Crowley'den Sonra OTO
İkinci Dünya Savaşı'ndan sonra neredeyse yok olan OTO'nun geriye kalan tek locası California'daydı. Crowley, ölümünden kısa süre önce tarikatın dizginlerini Karl Germer adlı bir Alman'a teslim etti. Germer, 1962'de ölümüne dek tarikatı kağıt üzerinde hayatta tuttu. Bu dönemde OTO'ya üye olanlardan biri de L. Ron Hubbart'tı. Hubbart, daha sonra sözde din Scientology'yi yarattı.

1969'da Grady McMurty, OTO'yu neredeyse tek başına ayağa kaldırdı. 1943'te Crowley'den dereceler alan McMurty, elinde acil durumda kullanıp tarikatın başına geçmesini sağlayacak mektuplar olduğunu iddia ediyordu. Tabii bir sürü dava açıldı. Çünkü en az 3 kişi daha OTO üzerinde sahiplik iddiasında bulundu. Öahkemeler ve davalar sonuçlandı ve McMurty'nin OTO'su çoğunluk tarafından Crowley'in tarikatının mirasşısı olarak kabul edildi.

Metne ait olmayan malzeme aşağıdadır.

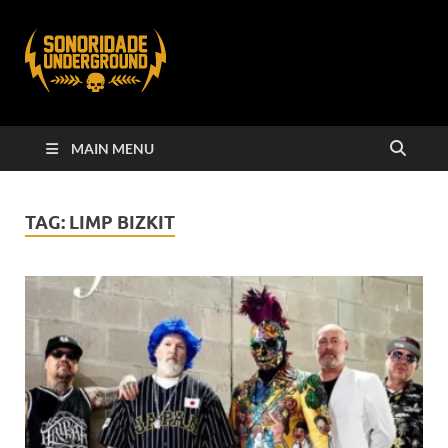
MAIN MENU
TAG:
LIMP BIZKIT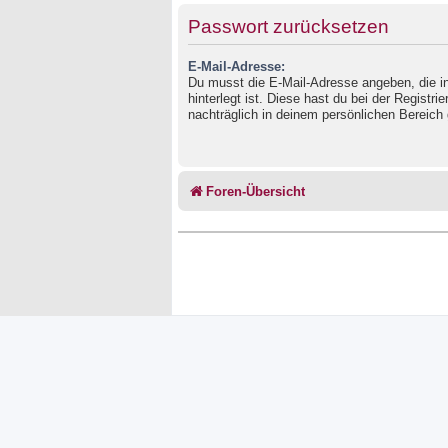
Passwort zurücksetzen
E-Mail-Adresse:
Du musst die E-Mail-Adresse angeben, die in
hinterlegt ist. Diese hast du bei der Registr
nachträglich in deinem persönlichen Bereich 
Foren-Übersicht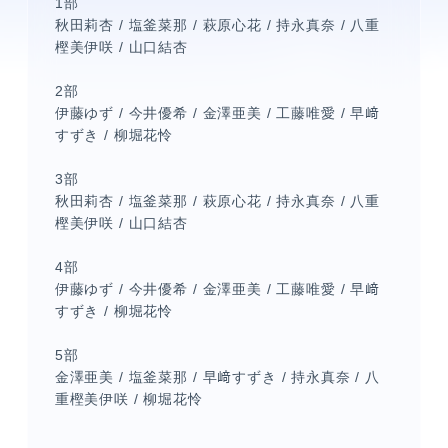
1部
秋田莉杏 / 塩釜菜那 / 萩原心花 / 持永真奈 / 八重
樫美伊咲 / 山口結杏
2部
伊藤ゆず / 今井優希 / 金澤亜美 / 工藤唯愛 / 早﨑
すずき / 柳堀花怜
3部
秋田莉杏 / 塩釜菜那 / 萩原心花 / 持永真奈 / 八重
メンバーコンテンツ
樫美伊咲 / 山口結杏
4部
伊藤ゆず / 今井優希 / 金澤亜美 / 工藤唯愛 / 早﨑
すずき / 柳堀花怜
5部
金澤亜美 / 塩釜菜那 / 早﨑すずき / 持永真奈 / 八
重樫美伊咲 / 柳堀花怜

Üyelerin çoğu İngiliz olan "Tpyhonian Ordo Templ, Orientis", günümüzde varlığını sürdürmektedir. İlgi alanları ise daha ziyade "uzaylılar" ve "demonoloji" (ifritbilim). Tarikatın şu anki başkanı ya da "halifesi", William Breeze, daha çok ezoterik ismi olan "Hynebaeus" ile tanınıyor.